VASTO. Ritengono che i criteri di scelta siano generici ed arbitrari, oltre a ravvisare «un conflitto di interessi in ordine alla valutazione della produttività individuale». Due ufficiali della polizia municipale contestano l’avviso di selezione interna per gli incarichi di posizione organizzativa e ne chiedono l’annullamento in autotutela, al pari di cinque consiglieri del centrodestra che parlano di «bando farsa che conferisce incarichi per cifre importanti, in modo assolutamente opaco e preconfezionato su misura». Infuria la polemica in Comune sul bando firmato dal dirigente del personale Vincenzo Toma per i funzionari che ambiscono ad incarichi direttivi. La somma a disposizione per le “promozioni” ammonta a 130mila euro l’anno. Nei giorni scorsi era stato il Coordinamento regionale del Csa, il sindacato dei dipendenti pubblici, a far sentire la sua voce in merito alla correttezza e alla trasparenza del bando che tanto malcontento sta suscitando tra i dipendenti municipali. Non si tratta dell’unica presa di posizione. Anche due tenenti, che ricoprono un importante ruolo all’interno del comando di piazza Rossetti, contestano l’avviso minacciando ricorsi a varie autorità, tra cui il difensore civico.
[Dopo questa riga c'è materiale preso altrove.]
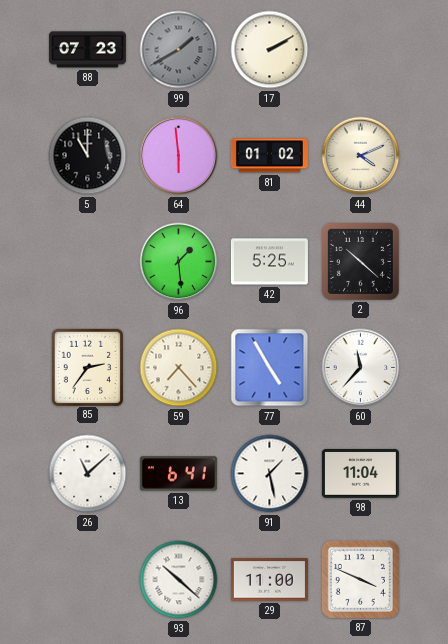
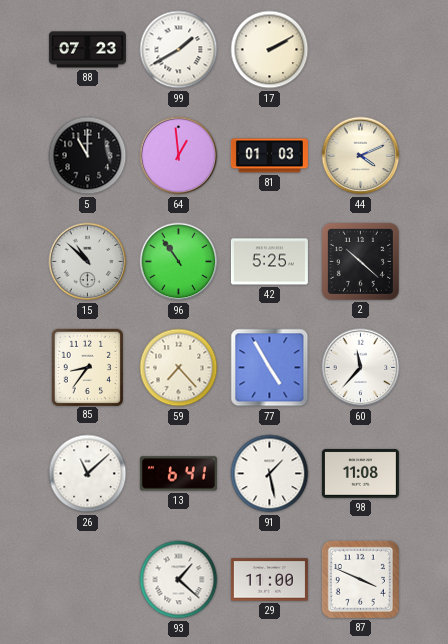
99 dial: grey -> white
64: 5:59 -> 12:59
81: 01:02 -> 01:03
15: none -> 10:52
96: 1:29 -> 10:54
85: 2:36 -> 8:36
98: 11:04 -> 11:08
93: 10:22 -> 1:22
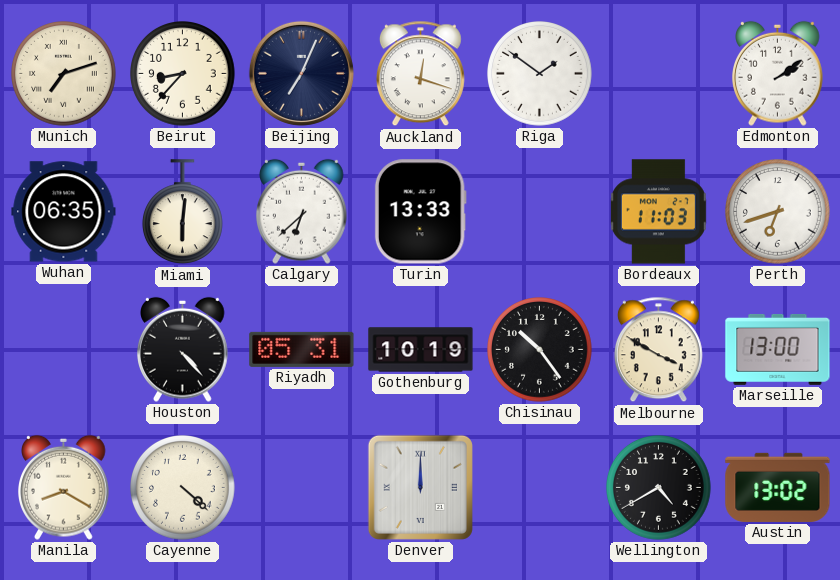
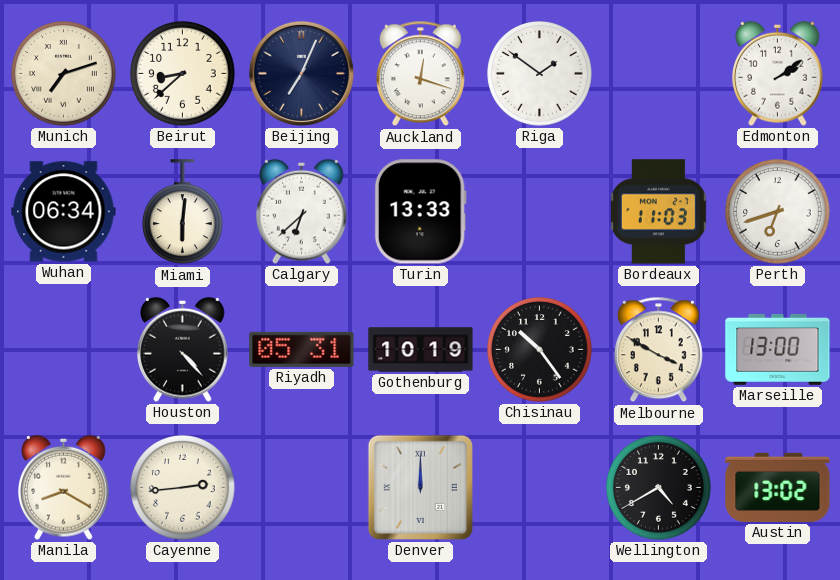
Beirut: 8:37 -> 8:38
Wuhan: 06:35 -> 06:34
Cayenne: 4:22 -> 2:44
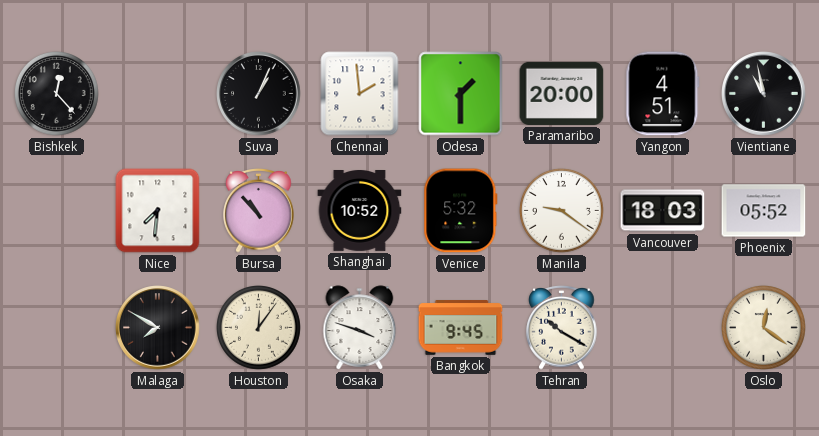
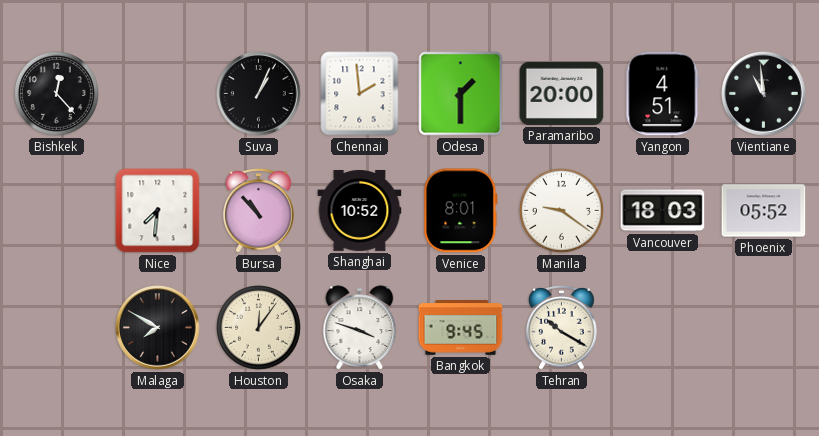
Vientiane: 10:58 -> 10:59
Venice: 5:32 -> 8:01
Oslo: 12:21 -> none
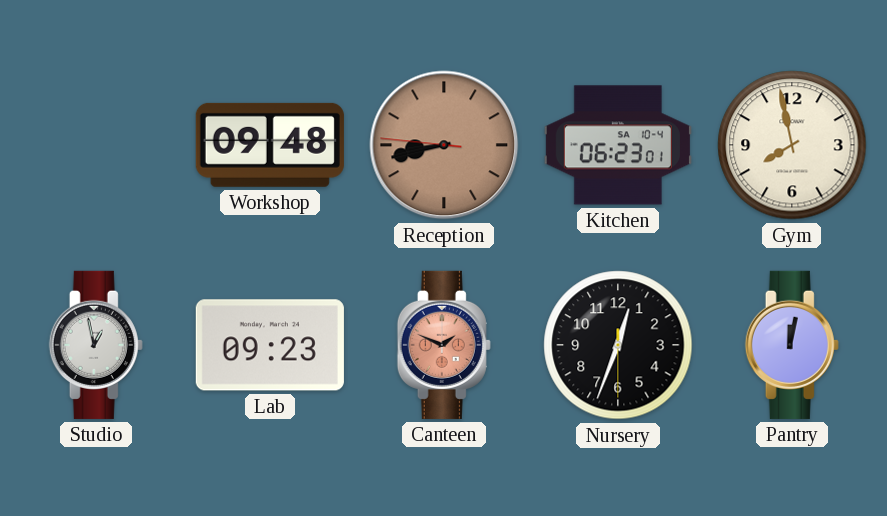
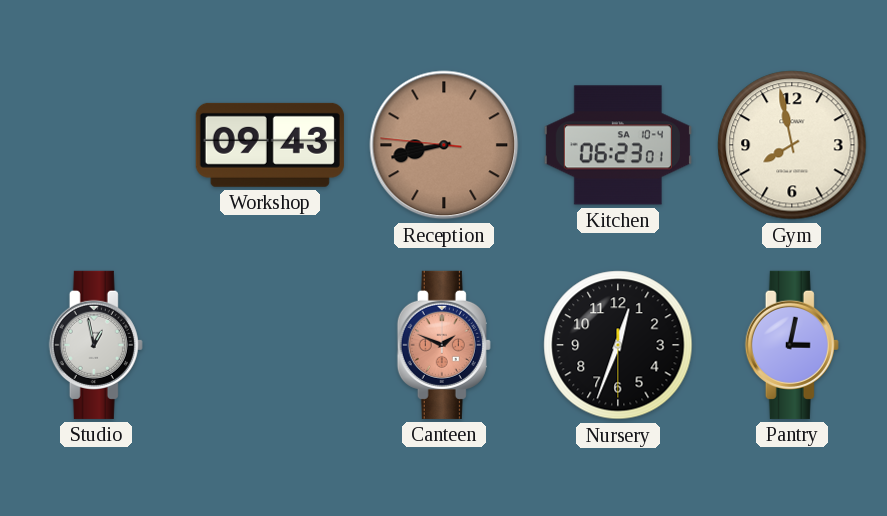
Workshop: 09:48 -> 09:43
Lab: 09:23 -> none
Pantry: 12:02 -> 3:02
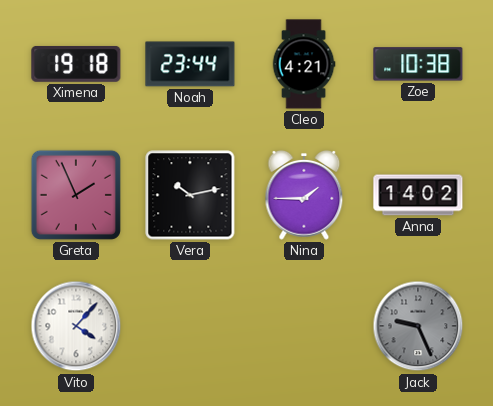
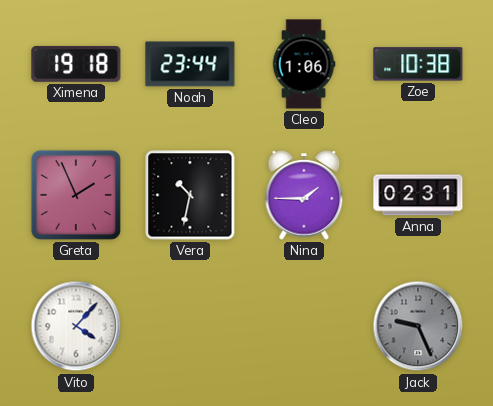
Cleo: 4:21 -> 1:06
Vera: 10:13 -> 10:32
Anna: 14:02 -> 02:31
I motivi vengono individuati nei criteri di scelta definiti «generici ed arbitrari» e nel conflitto di interessi in ordine alla valutazione della produttività individuale, dal momento che, sostengono i due ufficiali, chi si è occupato delle valutazioni individuali degli ultimi tre anni, è l’attuale comandante Giuseppe Del Moro, che partecipa alla selezione per gli incarichi di posizione organizzativa. Gli stessi ricorrenti fanno presente che contro le valutazioni ci sono stati numerosi ricorsi che, ad oggi, non sono stati definiti. (a.b.)